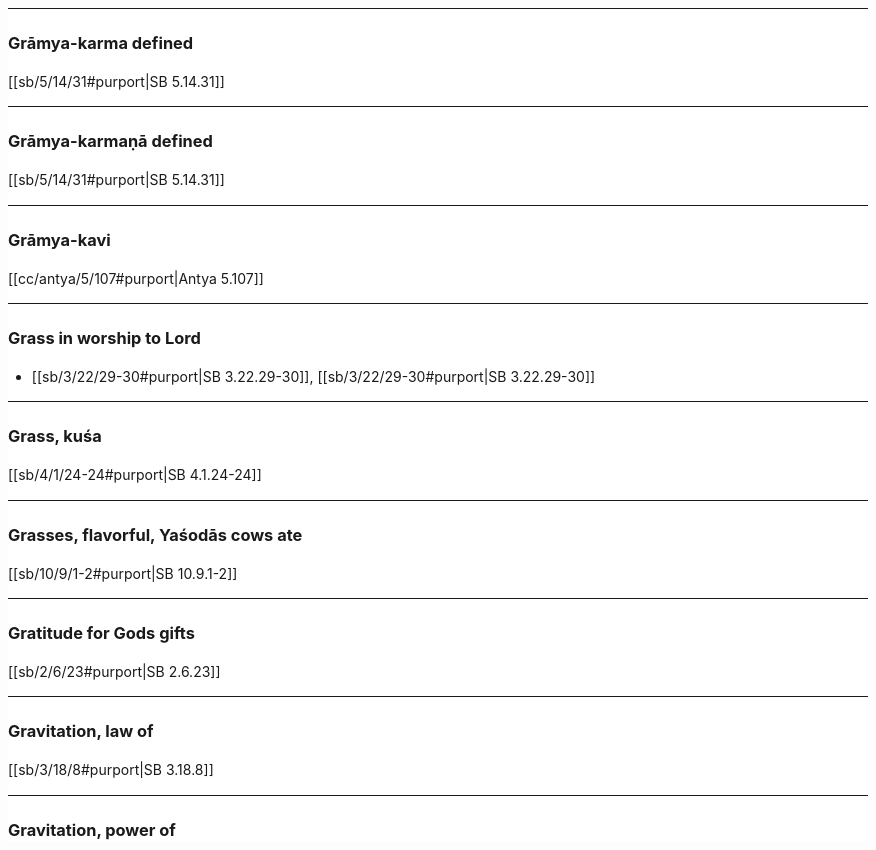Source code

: 
---

### Grāmya-karma defined

[[sb/5/14/31#purport|SB 5.14.31]]


---

### Grāmya-karmaṇā defined

[[sb/5/14/31#purport|SB 5.14.31]]


---

### Grāmya-kavi

[[cc/antya/5/107#purport|Antya 5.107]]


---

### Grass in worship to Lord

* [[sb/3/22/29-30#purport|SB 3.22.29-30]], [[sb/3/22/29-30#purport|SB 3.22.29-30]]

---

### Grass, kuśa

[[sb/4/1/24-24#purport|SB 4.1.24-24]]


---

### Grasses, flavorful, Yaśodās cows ate

[[sb/10/9/1-2#purport|SB 10.9.1-2]]


---

### Gratitude for Gods gifts

[[sb/2/6/23#purport|SB 2.6.23]]


---

### Gravitation, law of

[[sb/3/18/8#purport|SB 3.18.8]]


---

### Gravitation, power of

^^^^^^^^^^^^^^^^

**Work item**. Leave out the pictures, and give all the records again exactly.

**Solution for this task**.
Source code

: 
---

### Grāmya-karma defined

[[sb/5/14/31#purport|SB 5.14.31]]


---

### Grāmya-karmaṇā defined

[[sb/5/14/31#purport|SB 5.14.31]]


---

### Grāmya-kavi

[[cc/antya/5/107#purport|Antya 5.107]]


---

### Grass in worship to Lord

* [[sb/3/22/29-30#purport|SB 3.22.29-30]], [[sb/3/22/29-30#purport|SB 3.22.29-30]]

---

### Grass, kuśa

[[sb/4/1/24-24#purport|SB 4.1.24-24]]


---

### Grasses, flavorful, Yaśodās cows ate

[[sb/10/9/1-2#purport|SB 10.9.1-2]]


---

### Gratitude for Gods gifts

[[sb/2/6/23#purport|SB 2.6.23]]


---

### Gravitation, law of

[[sb/3/18/8#purport|SB 3.18.8]]


---

### Gravitation, power of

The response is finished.